As of June 2026, the competing frontier models are OpenAI GPT-5.5 (released 2026.04) and Google Gemini 3.1 Pro (released 2026.02). Below is a transcription of the comparison values included alongside them in Anthropic's official table. Keep in mind that each company uses different measurement harnesses and conditions, so even the same benchmark name has limits for direct 1:1 comparison. Undisclosed or non-comparable items are marked N/A.
| Benchmark | Fable 5 | Opus 4.8 | GPT-5.5 | Gemini 3.1 Pro |
|---|---|---|---|---|
| SWE-bench Pro | 80.3 | 69.2 | 58.6 | 54.2 |
| FrontierCode | 29.3 | 13.4 | 5.7 | N/A |
| OSWorld-Verified | 85.0 | 83.4 | 78.7 | 76.2 |
| Blueprint-Bench 2 (spatial) | 38.6 | 14.5 | 36.2 | 26.5 |
| GDP.pdf (vision) | 29.8 | 22.5 | 24.9 | 16.7 |
| AutomationBench (tools) | 17.4 | 15.5 | 12.9 | 9.6 |
| Legal Agent Benchmark | 13.3 | 10.4 | 2.1 | 0.0 |
| GDPval-AA (ELO) | 1932 | 1890 | 1769 | 1314 |
Bold = highest value in that row. Fable 5 leads in every item above — across coding, computer use, tools, legal, and practical ELO. The gap is narrowest against GPT-5.5 (36.2) on spatial reasoning (Blueprint-Bench). Pure knowledge reasoning (GPQA Diamond) is not included in Anthropic's official Fable 5 table, so there is no direct comparison value — and as a benchmark already saturated in the low 90s (GPT-5.5 93.6, Gemini 3.1 Pro 94.3, Opus 4.7 94.2), many argue it has lost its discriminating power.

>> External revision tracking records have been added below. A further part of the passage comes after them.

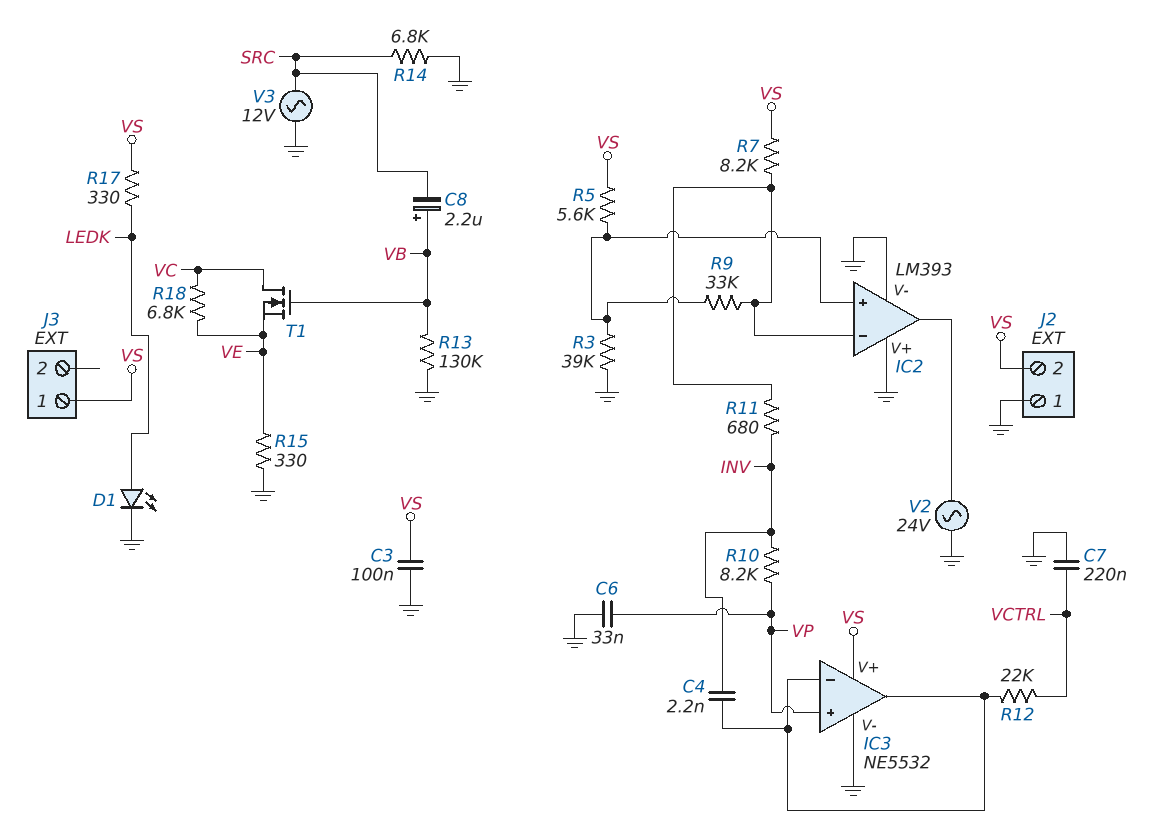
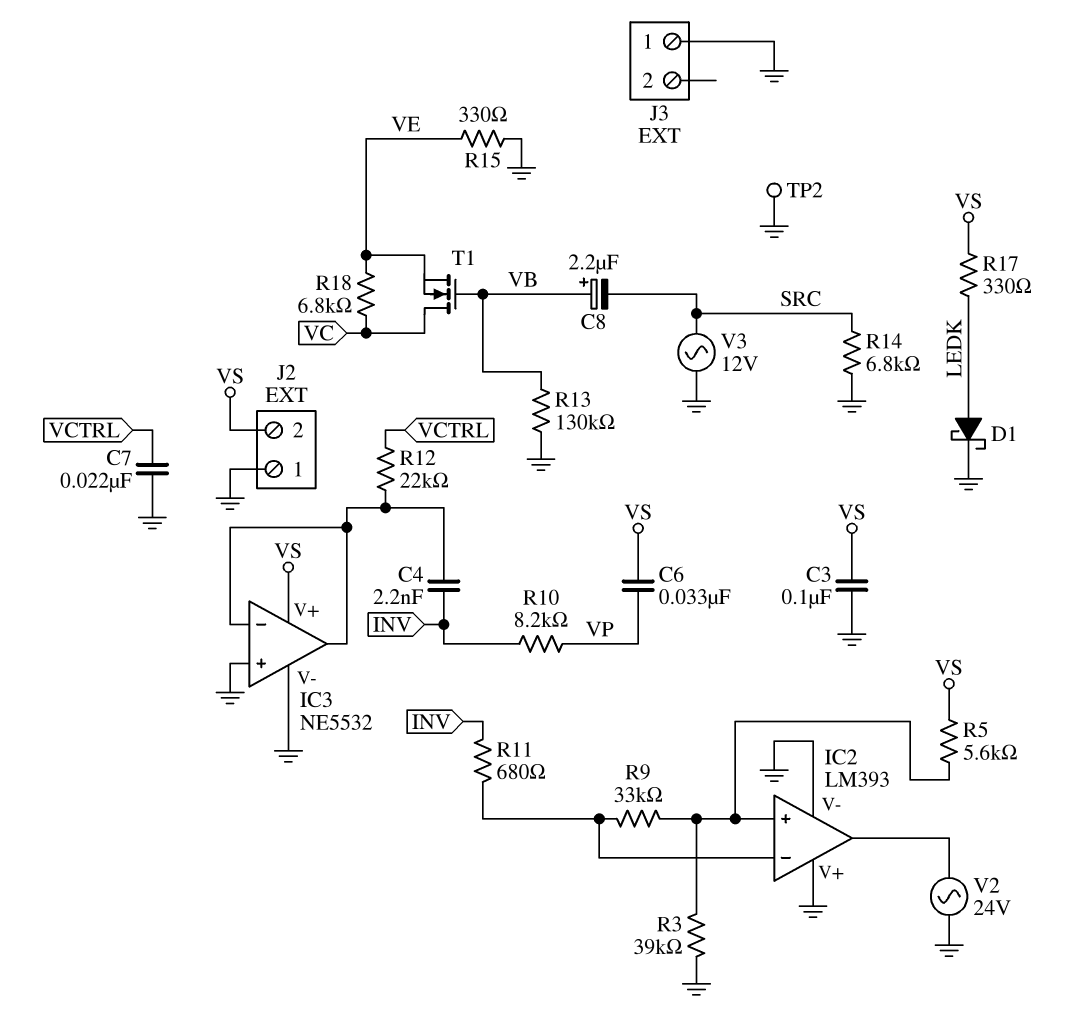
C6: 33nF (GND, VP) -> 33nF (VP, VS)
C7: 220nF (GND, VCTRL) -> 22nF (GND, VCTRL)
D1: LED (A LEDK, K GND) -> schottky (A LEDK, K GND)
IC3 pin in+: VP -> GND
J3 pin 1: VS -> GND
R7: 8.2k (IC2/in-, VS) -> none
TP2: none -> test point (GND)

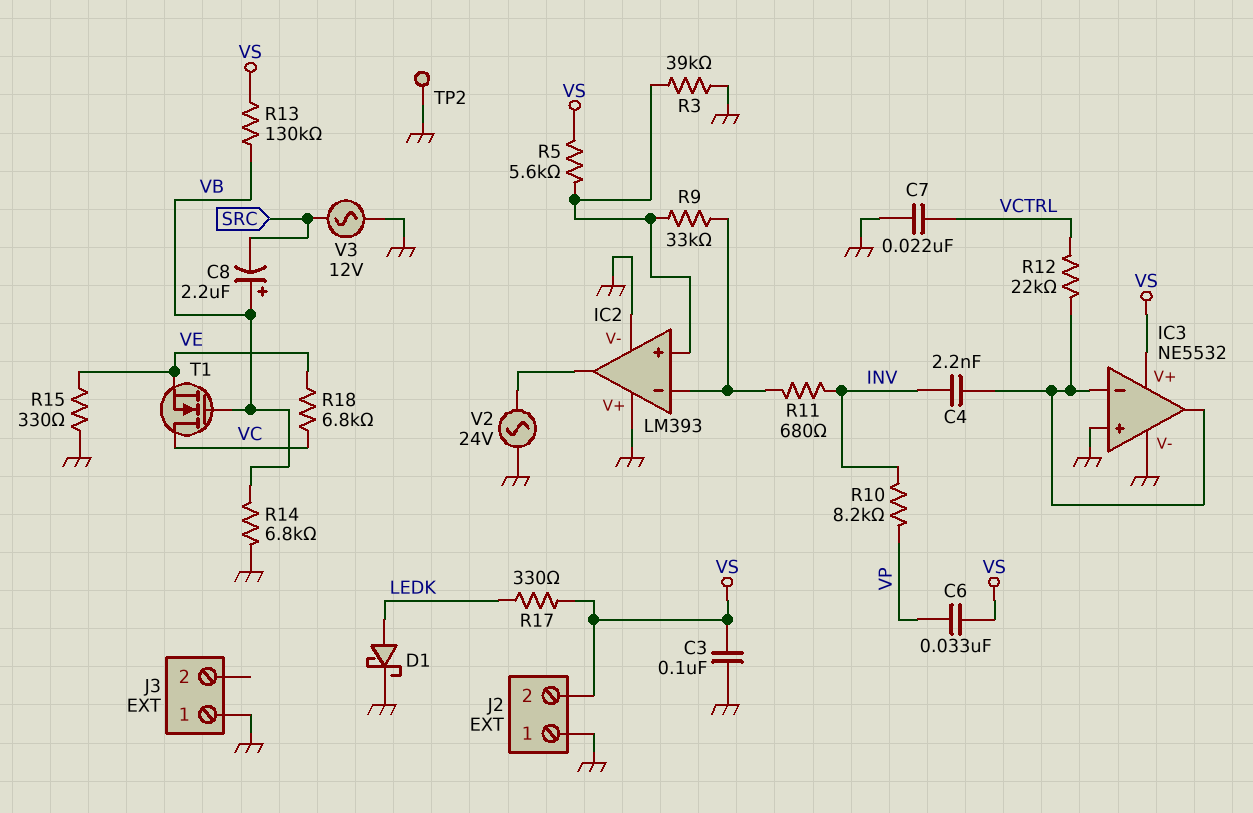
R13: 130k (GND, VB) -> 130k (VB, VS)
R14: 6.8k (GND, SRC) -> 6.8k (GND, VB)

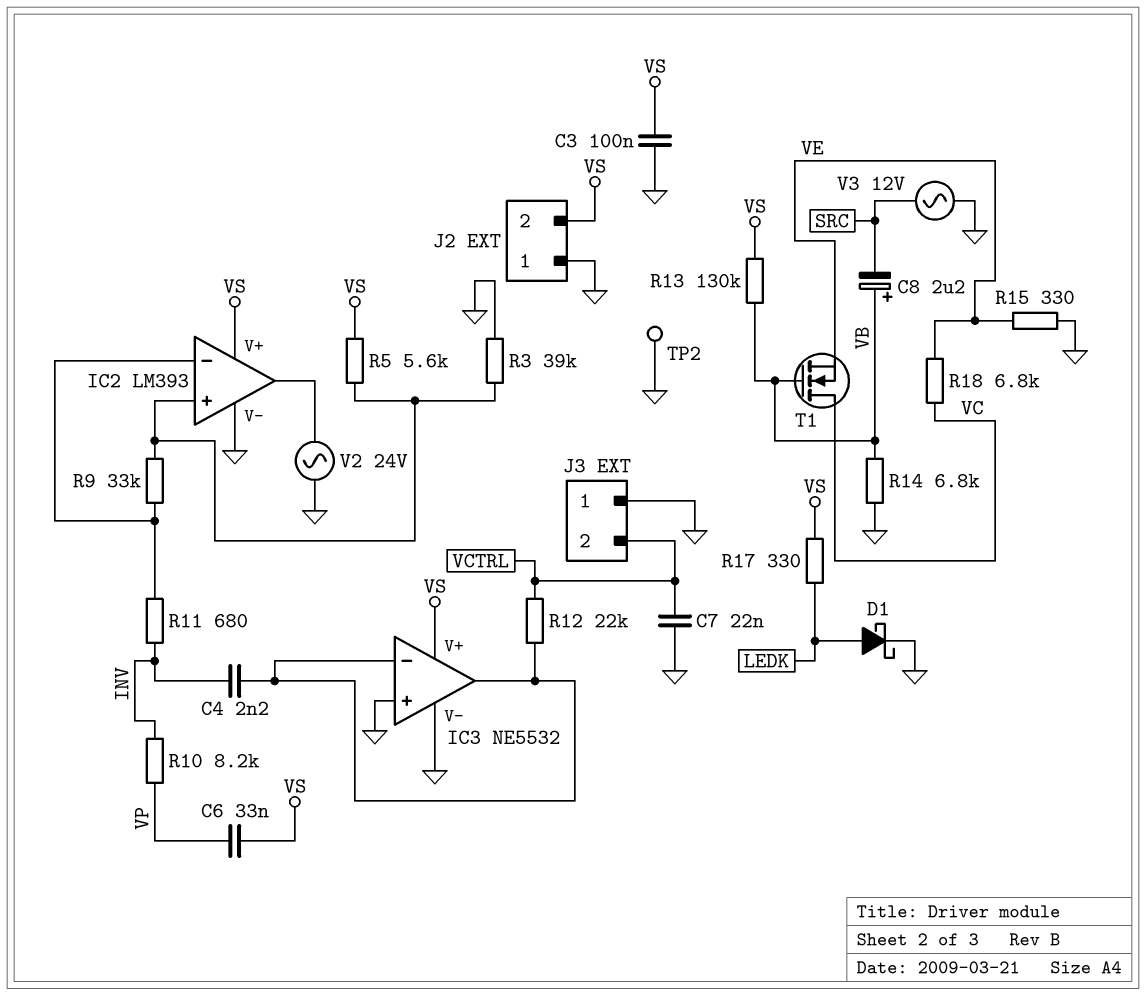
IC2 pin V+: GND -> VS
J3 pin 2: none -> VCTRL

In coding, agentics, computer use, and practical work, Fable 5 leads the comparison set by a wide margin. The biggest leaps came in hard coding (FrontierCode) and spatial reasoning. — Benchmark summary
The Opus line has tightened its cadence — 4.5 (2025.11) → 4.6 → 4.7 → 4.8 (2026.05) — and this Fable/Mythos 5 is the new generation built on top of it. The release cycle keeps shortening, and pricing keeps rising in step with capability. "Stronger models at higher prices, with risk split into two products" is the one-line summary of this announcement.